Innocence Lost At Chautauqua Institution After Attack On Rushdie

In the hours immediately following author and speaker Salman Rushdie was stabbed at Chautauqua Institution, the only thing we know for sure is Chautauqua Institution will never be the same.

Not after this. Not after a man walked through the gates as millions have done for more than a century and then done what no one has done in the institution’s 148-year history and commit an act of malice against the day’s featured speaker.

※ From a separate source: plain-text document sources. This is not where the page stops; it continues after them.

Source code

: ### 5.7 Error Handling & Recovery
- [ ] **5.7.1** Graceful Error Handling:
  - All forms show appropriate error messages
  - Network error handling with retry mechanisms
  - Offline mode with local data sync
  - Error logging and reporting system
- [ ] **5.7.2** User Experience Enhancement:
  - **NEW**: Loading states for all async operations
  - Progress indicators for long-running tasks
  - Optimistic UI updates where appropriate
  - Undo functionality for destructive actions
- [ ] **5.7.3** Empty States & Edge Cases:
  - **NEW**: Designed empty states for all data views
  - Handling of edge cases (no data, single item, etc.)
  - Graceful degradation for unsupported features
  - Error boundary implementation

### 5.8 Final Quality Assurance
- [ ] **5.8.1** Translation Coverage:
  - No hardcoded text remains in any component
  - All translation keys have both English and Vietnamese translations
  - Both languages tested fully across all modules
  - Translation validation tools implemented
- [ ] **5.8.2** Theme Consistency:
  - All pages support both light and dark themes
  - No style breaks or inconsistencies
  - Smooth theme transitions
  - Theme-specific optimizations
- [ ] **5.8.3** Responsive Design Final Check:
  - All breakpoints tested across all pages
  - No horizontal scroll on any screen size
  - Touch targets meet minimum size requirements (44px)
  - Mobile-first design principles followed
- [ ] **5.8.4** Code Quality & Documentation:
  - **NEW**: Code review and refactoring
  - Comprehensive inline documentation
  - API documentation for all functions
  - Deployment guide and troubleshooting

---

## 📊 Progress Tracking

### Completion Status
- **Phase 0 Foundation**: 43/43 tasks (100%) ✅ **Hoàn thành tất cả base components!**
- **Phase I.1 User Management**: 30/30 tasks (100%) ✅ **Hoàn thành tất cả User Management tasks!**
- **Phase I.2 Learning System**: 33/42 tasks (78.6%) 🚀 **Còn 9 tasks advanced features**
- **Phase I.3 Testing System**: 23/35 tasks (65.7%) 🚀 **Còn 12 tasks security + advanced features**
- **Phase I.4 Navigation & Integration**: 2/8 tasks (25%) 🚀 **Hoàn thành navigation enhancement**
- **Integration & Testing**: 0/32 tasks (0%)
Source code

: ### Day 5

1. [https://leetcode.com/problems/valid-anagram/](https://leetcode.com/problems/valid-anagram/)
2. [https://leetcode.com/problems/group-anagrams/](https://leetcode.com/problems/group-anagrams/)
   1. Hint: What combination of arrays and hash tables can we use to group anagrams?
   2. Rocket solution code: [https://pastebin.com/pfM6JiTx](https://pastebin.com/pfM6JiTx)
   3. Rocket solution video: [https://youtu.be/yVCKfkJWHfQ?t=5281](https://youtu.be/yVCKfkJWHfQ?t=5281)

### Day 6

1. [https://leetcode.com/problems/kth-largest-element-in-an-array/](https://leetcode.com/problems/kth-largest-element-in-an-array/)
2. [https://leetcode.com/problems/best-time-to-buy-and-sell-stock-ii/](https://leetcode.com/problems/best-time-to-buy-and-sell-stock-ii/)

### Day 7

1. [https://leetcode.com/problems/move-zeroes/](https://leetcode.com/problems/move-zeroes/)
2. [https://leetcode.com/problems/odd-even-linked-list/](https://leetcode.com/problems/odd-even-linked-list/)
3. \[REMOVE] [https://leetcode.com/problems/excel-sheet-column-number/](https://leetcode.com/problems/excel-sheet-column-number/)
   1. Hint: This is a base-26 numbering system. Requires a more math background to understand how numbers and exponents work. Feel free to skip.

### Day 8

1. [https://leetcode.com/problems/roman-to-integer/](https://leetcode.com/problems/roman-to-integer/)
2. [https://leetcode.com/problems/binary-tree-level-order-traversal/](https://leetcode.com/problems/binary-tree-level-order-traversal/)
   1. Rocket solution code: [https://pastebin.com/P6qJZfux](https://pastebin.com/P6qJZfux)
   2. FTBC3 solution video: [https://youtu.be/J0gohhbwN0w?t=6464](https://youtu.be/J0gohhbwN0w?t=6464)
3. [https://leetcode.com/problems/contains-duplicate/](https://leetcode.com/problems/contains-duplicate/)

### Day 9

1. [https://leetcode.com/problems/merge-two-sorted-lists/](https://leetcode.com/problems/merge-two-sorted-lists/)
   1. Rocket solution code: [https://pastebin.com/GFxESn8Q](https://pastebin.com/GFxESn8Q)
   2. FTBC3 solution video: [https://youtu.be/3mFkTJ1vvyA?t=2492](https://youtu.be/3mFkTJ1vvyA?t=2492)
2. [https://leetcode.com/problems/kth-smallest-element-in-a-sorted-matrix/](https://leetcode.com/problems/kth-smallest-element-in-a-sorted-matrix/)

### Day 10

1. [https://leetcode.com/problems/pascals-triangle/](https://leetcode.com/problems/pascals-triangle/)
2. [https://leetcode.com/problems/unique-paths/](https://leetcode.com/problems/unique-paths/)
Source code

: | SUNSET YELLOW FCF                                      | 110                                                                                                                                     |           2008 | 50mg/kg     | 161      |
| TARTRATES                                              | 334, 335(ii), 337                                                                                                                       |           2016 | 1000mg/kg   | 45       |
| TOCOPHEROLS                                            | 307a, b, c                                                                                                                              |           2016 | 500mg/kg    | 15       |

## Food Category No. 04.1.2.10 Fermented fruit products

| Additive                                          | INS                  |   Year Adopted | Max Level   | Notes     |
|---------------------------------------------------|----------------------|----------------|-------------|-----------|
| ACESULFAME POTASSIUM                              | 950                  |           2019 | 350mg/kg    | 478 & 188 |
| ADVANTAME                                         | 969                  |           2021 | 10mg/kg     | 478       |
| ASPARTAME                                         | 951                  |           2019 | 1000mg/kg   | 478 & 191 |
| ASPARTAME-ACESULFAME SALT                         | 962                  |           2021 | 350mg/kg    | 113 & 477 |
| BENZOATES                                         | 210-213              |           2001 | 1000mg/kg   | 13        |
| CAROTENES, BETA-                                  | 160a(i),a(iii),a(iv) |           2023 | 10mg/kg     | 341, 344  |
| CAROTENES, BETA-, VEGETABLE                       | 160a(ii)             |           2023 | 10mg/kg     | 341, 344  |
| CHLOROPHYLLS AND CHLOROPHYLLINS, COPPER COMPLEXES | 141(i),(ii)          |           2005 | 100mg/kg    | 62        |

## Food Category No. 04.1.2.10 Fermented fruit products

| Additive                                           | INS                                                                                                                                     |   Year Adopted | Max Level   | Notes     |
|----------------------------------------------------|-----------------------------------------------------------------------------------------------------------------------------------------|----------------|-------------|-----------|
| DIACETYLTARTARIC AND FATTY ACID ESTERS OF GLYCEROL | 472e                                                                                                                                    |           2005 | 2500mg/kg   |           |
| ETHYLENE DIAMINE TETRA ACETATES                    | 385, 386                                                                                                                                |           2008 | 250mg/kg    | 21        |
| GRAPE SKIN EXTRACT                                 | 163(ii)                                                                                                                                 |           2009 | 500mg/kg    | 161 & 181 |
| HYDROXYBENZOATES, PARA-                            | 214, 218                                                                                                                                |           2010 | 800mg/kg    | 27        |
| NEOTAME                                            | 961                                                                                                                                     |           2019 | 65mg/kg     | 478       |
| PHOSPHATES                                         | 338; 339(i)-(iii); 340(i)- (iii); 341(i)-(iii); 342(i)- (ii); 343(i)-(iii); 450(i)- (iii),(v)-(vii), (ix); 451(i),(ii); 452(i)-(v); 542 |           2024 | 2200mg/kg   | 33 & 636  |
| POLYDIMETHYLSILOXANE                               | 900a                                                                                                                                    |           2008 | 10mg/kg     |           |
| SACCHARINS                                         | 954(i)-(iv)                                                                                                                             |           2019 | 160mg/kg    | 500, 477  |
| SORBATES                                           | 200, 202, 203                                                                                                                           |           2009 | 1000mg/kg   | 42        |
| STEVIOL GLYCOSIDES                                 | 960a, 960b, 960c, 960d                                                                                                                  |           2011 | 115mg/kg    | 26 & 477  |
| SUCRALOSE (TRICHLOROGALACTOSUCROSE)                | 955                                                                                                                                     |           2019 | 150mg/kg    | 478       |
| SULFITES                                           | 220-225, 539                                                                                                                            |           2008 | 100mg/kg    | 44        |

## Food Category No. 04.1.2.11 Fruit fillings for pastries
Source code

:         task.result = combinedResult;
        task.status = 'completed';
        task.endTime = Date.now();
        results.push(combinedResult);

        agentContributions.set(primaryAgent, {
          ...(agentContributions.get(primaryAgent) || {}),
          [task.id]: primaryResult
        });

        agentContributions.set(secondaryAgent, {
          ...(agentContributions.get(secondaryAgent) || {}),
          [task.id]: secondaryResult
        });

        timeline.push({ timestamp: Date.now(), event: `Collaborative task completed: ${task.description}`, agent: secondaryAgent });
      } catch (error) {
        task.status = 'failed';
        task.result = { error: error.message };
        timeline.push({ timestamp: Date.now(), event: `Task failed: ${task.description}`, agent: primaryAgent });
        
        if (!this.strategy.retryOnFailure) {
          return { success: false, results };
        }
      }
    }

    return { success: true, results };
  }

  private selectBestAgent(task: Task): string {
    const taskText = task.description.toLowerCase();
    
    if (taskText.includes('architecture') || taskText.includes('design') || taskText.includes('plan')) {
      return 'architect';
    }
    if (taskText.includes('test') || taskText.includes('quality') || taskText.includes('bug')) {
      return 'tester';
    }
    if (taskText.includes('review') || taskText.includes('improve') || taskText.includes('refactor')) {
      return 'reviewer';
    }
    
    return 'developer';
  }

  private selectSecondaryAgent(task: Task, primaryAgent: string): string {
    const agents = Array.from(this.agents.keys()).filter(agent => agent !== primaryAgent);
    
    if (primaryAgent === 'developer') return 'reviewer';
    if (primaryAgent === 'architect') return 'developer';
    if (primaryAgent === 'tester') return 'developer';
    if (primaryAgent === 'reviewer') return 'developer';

The Institution, originally the Chautauqua Lake Sunday School Assembly, was founded in 1874 as an educational experiment in out-of-school, vacation learning. It has blossomed in the years since to encompass the arts, popular entertainment, literature and, of course, its unmatched morning lecture series. It was during the latest morning lecture, which was to feature Rushdie and Henry Reese, co-founder of the Pittsburgh nonprofit City of Asylum, discussing the Week Seven theme of “More than Shelter.” The pair were to discuss the United States as a place of asylum for writers and other artists in exile and as a home for freedom of creative expression.

The discussion never happened.

Things will change at Chautauqua. Security will be tighter. The gates will likely be less open. There will be a greater law enforcement presence, particularly during any discussion that may be considered controversial. Even worse, the gates at Chautauqua had always seemed to keep the discord so prevalent in the rest of the world outside of Chautauqua. The institution has existed for decades in its own bubble.

That bubble has burst. Chautauqua will never be the same after this. But we hope Chautauqua Institution officials — and those noted academics, politicians, public servants and others who grace the Amphitheater stage every summer — are undeterred by Friday’s attack. Chautauqua Institution will never be the same as it has always been, but the Chautauqua spirit must live on.